Immunité Sanctions encore possibles

L’affaire Markwalder, que l’on pensait classée, joue les prolongations. Jeudi, la Commission de l’immunité (CI) du Conseil national a, comme on s’y attendait, refusé, par 7 voix contre 2, de lever l’immunité de Christa Markwalder (PLR/BE). Elle ne donne pas suite à la demande du Ministère public, qui voulait instruire la plainte déposée contre la vice-présidente du National. La Commission juridique du Conseil des Etats devrait confirmer ce verdict le 14 août. Mais la CI demande une sanction disciplinaire.
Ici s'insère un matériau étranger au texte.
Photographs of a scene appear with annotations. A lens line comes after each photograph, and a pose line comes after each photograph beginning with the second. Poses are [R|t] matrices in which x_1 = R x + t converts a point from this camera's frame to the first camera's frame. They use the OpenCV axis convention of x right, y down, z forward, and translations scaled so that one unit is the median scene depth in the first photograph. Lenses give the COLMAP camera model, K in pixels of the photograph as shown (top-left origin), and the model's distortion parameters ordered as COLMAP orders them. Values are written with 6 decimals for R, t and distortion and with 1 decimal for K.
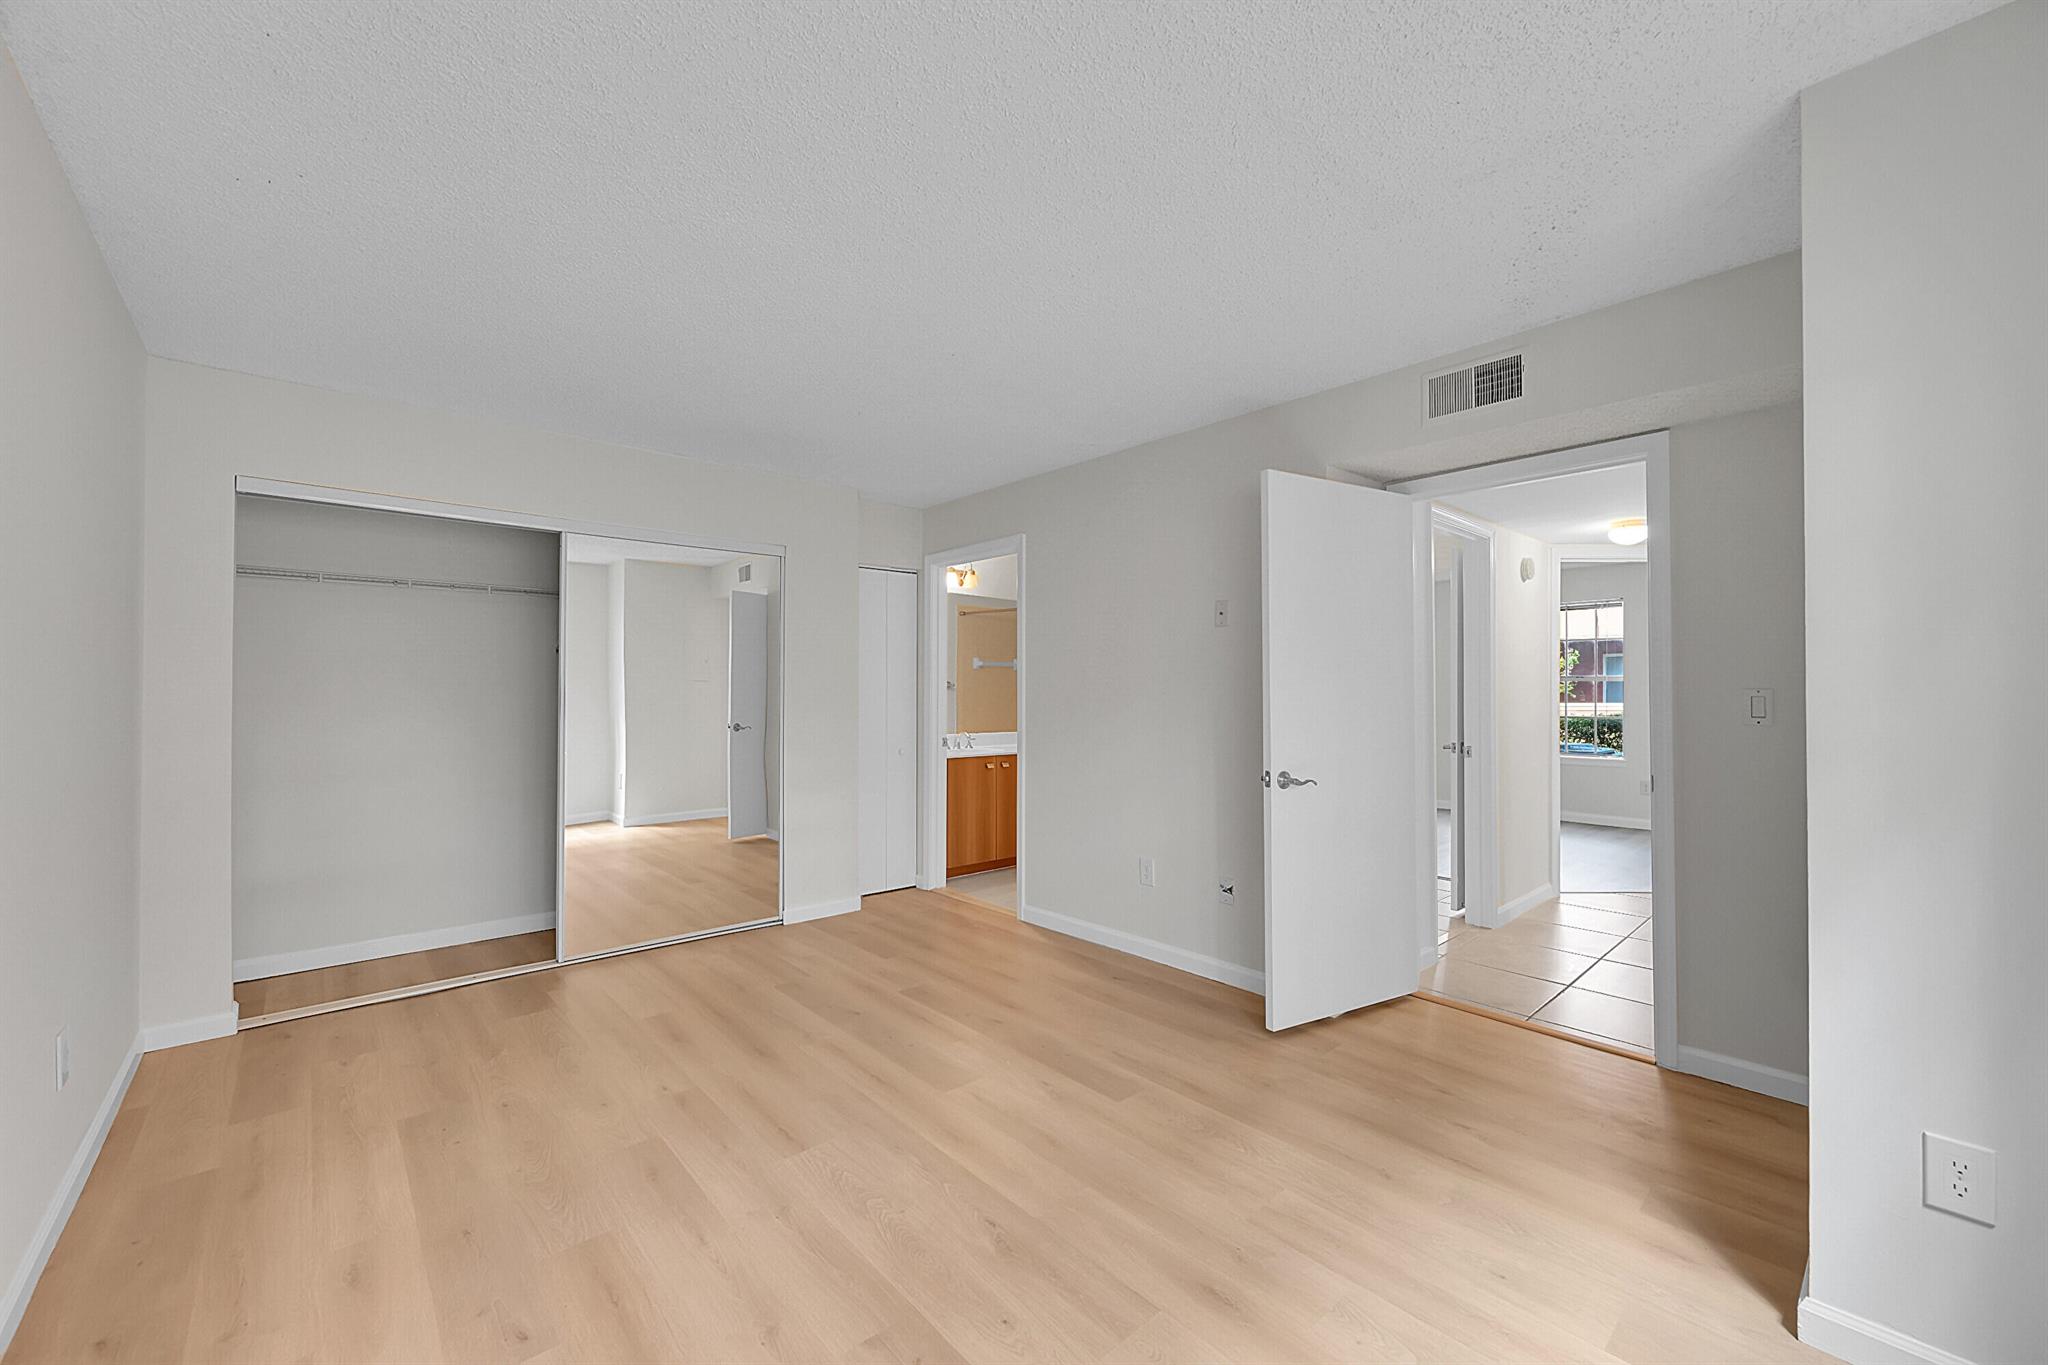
lens RADIAL K [[805.0, 0, 1020.0], [0, 805.0, 681.9], [0, 0, 1]] dist [-0.001946, 0.000076]
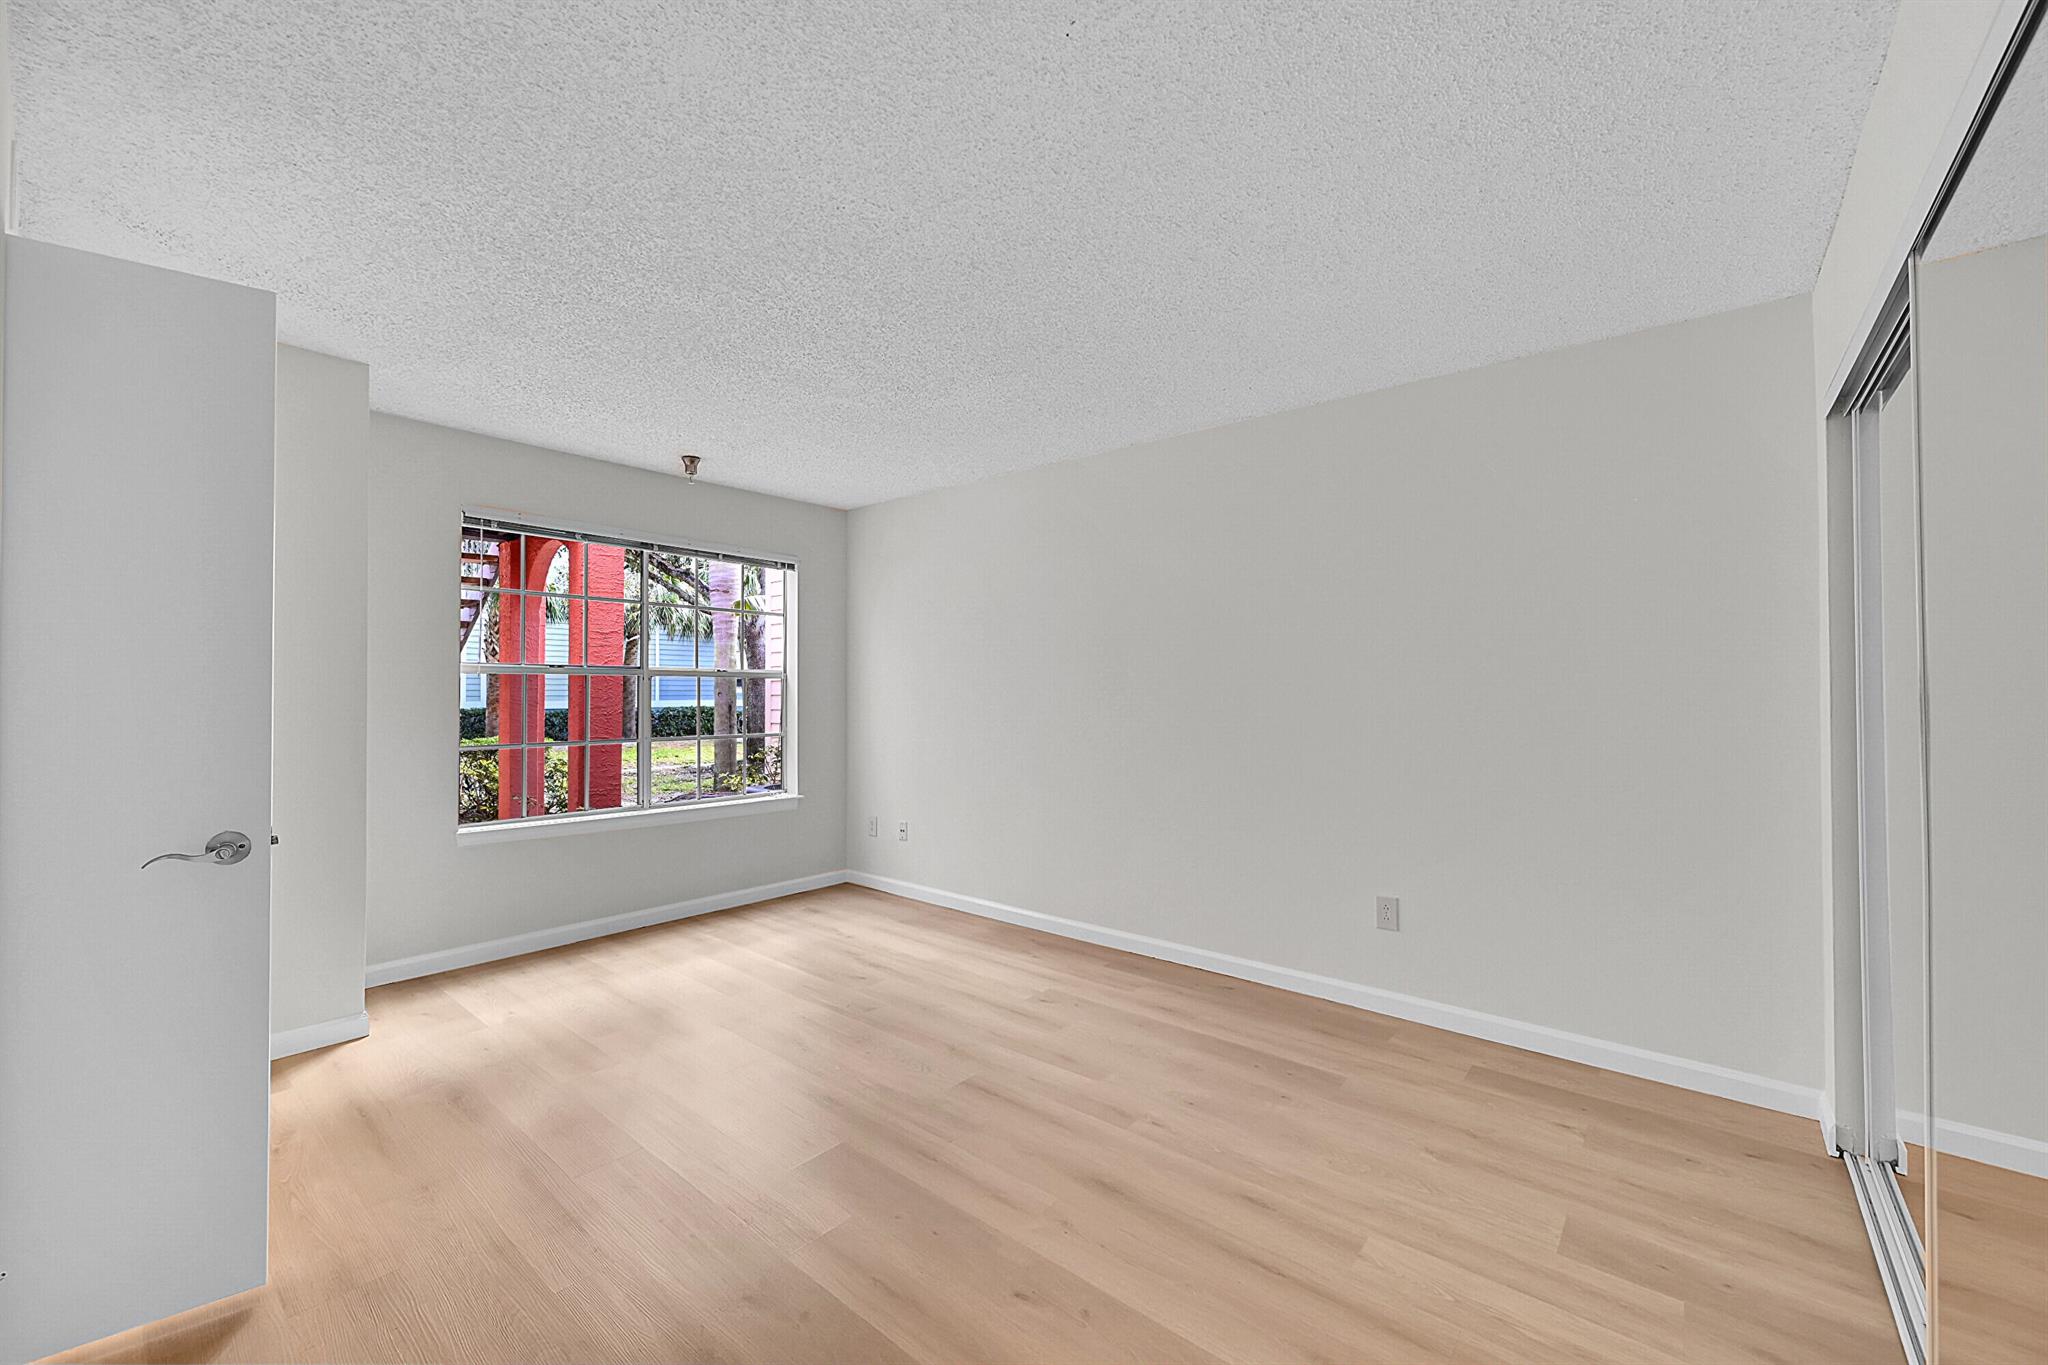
lens RADIAL K [[816.0, 0, 1021.6], [0, 816.0, 680.2], [0, 0, 1]] dist [-0.001701, 0.000532]
pose [[-0.988444, -0.001387, -0.151579, -0.129172], [0.000857, 0.999891, -0.014734, 0.012478], [0.151583, -0.014694, -0.988335, 1.655986]]
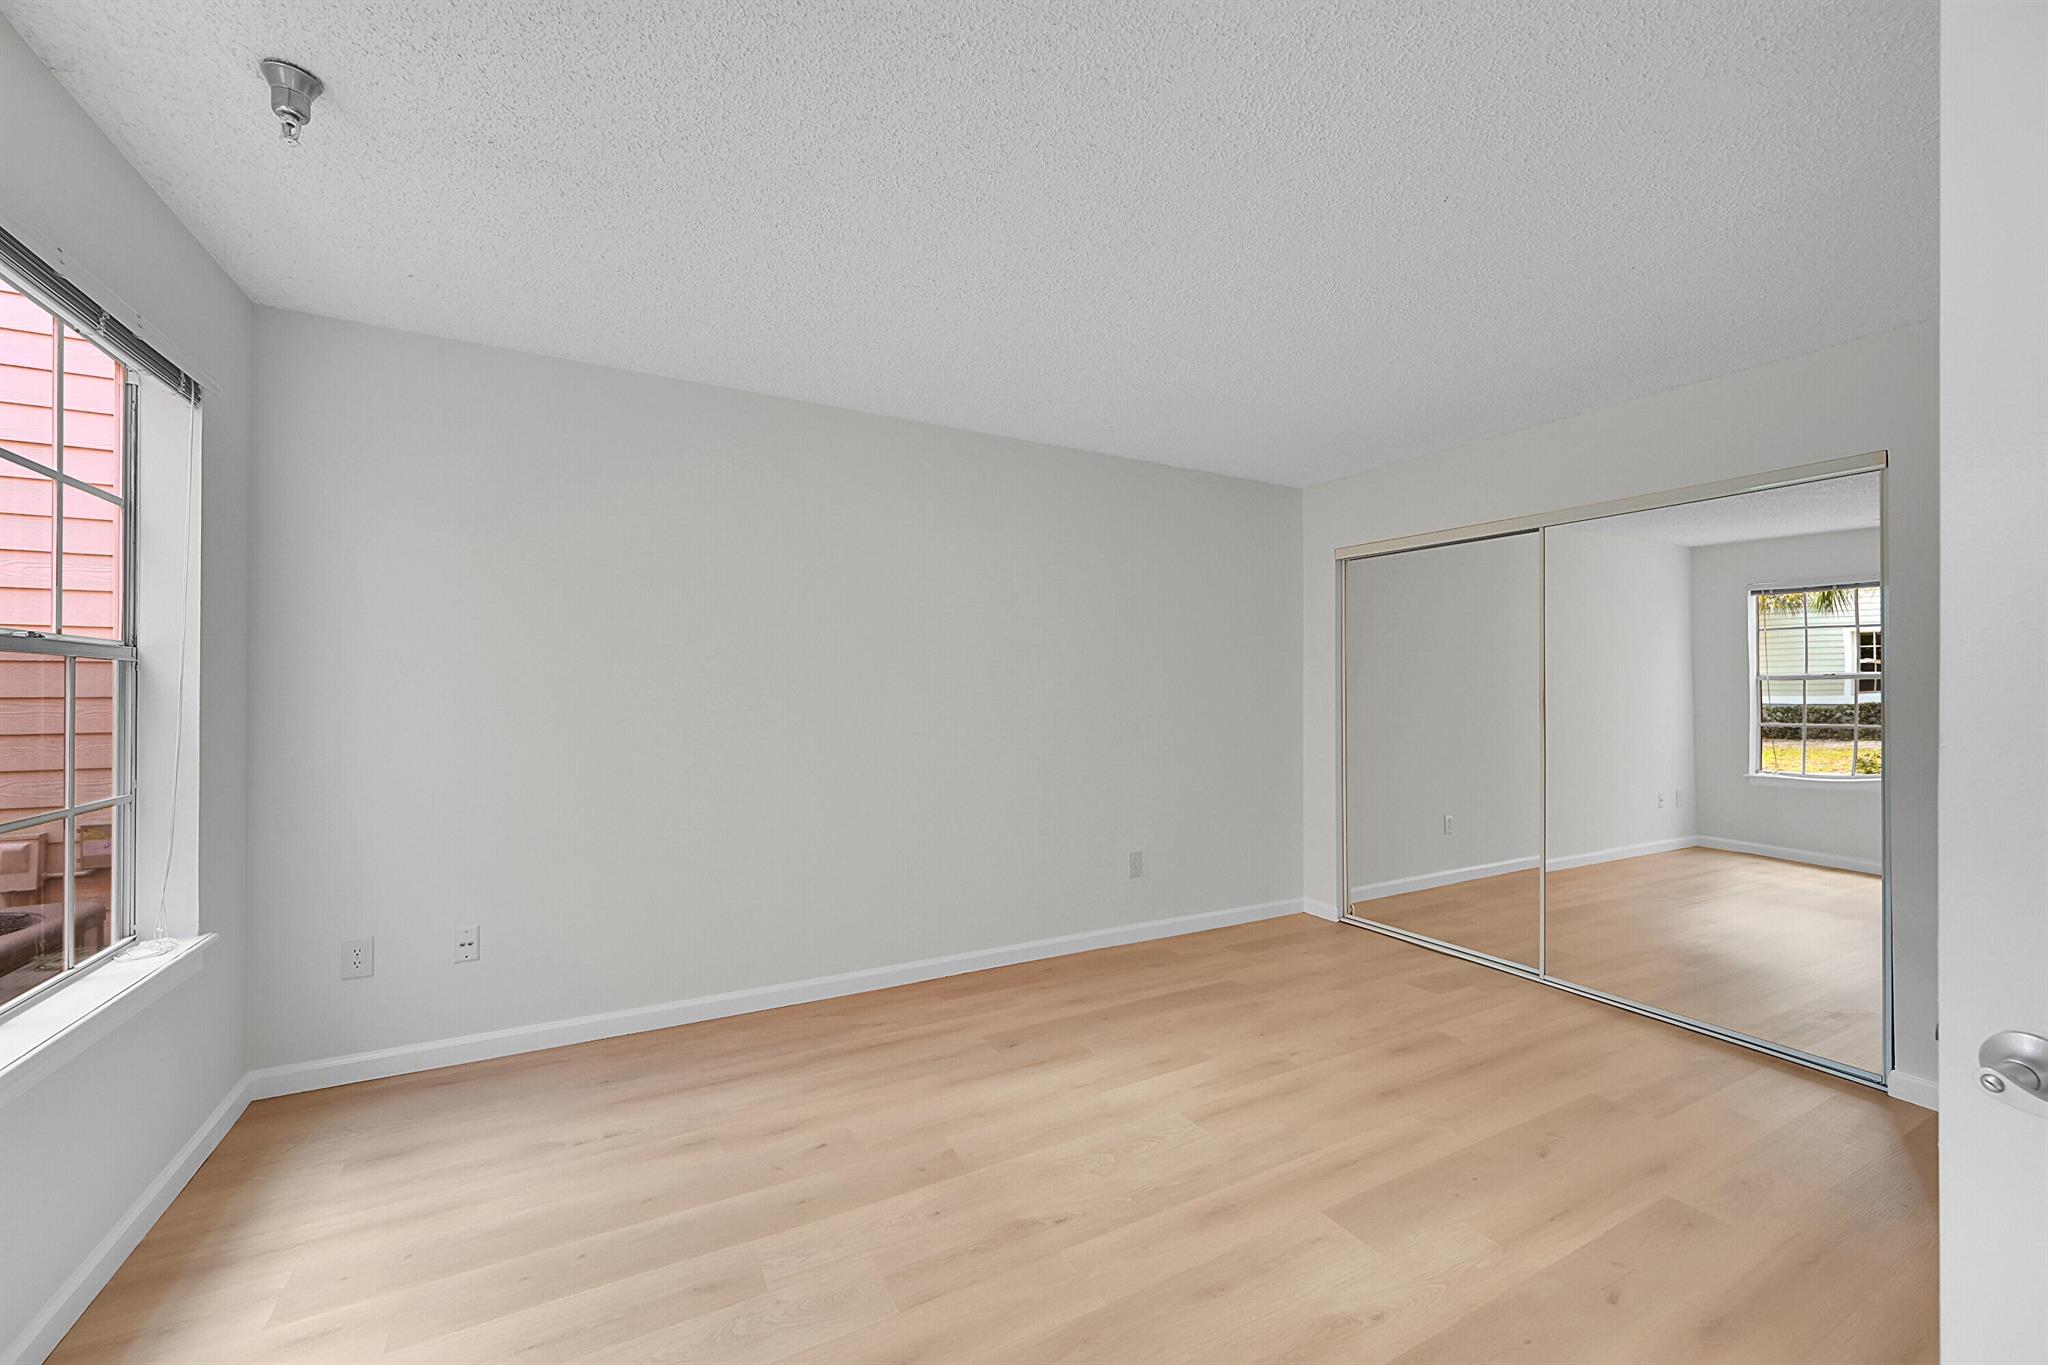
lens RADIAL K [[816.0, 0, 1021.6], [0, 816.0, 680.2], [0, 0, 1]] dist [-0.001701, 0.000532]
pose [[-0.211785, -0.011117, -0.977253, 0.633236], [0.000319, 0.999934, -0.011444, 0.008915], [0.977316, -0.002736, -0.211767, 0.761227]]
Christa Markwalder est accusée d’avoir transmis des renseignements politiques à un parti kazakh, publié des débats officiels secrets et violé le secret de fonction pour avoir remis à une lobbyiste des réponses écrites du Conseil fédéral à des questions posées en Commission de politique extérieure (CPE). La CPE avait renoncé à déposer plainte car les informations contenues dans ces documents étaient déjà publiques. Le président du Bureau du National, Stéphane Rossini (PS/VS), avait alors déclaré l’affaire «réglée et classée».

Blâme ou suspension

La CI n’est pas de cet avis. Son président Christian Lüscher (PLR/GE) s’étant récusé – il défend un ex-ministre kazakh –, c’est son substitut, Gerhard Pfister (PDC/ZG), qui a dirigé la séance. Avec sa voix prépondérante, sur le résultat de 4 voix contre 4 et une abstention, la CI a décidé de demander au Bureau du National de revenir sur sa décision.

«La violation du secret de commission est claire», décrète Gerhard Pfister. «La CI demande au Bureau de se déterminer sur la base de critères juridiques. Tous les documents des commissions sont confidentiels même si leur contenu est de notoriété publique», relève Cesla Amarelle (PS/VD), membre de la CI.

La CI souhaite aussi s’assurer que le Bureau a vérifié que des informations concernant d’autres pays – Bosnie, Tchétchénie – n’ont pas atterri en mains kazakhes. «Nous ­avions tous les documents à disposition. Il n’y a aucun fait nouveau», répond Stéphane Rossini. En théorie, le Bureau, qui se réunira à fin août, pourrait prononcer un blâme ou suspendre Christa Markwalder de la CPE pour six mois au maximum. Mais sa décision d’enterrer l’affaire était politique et unanime.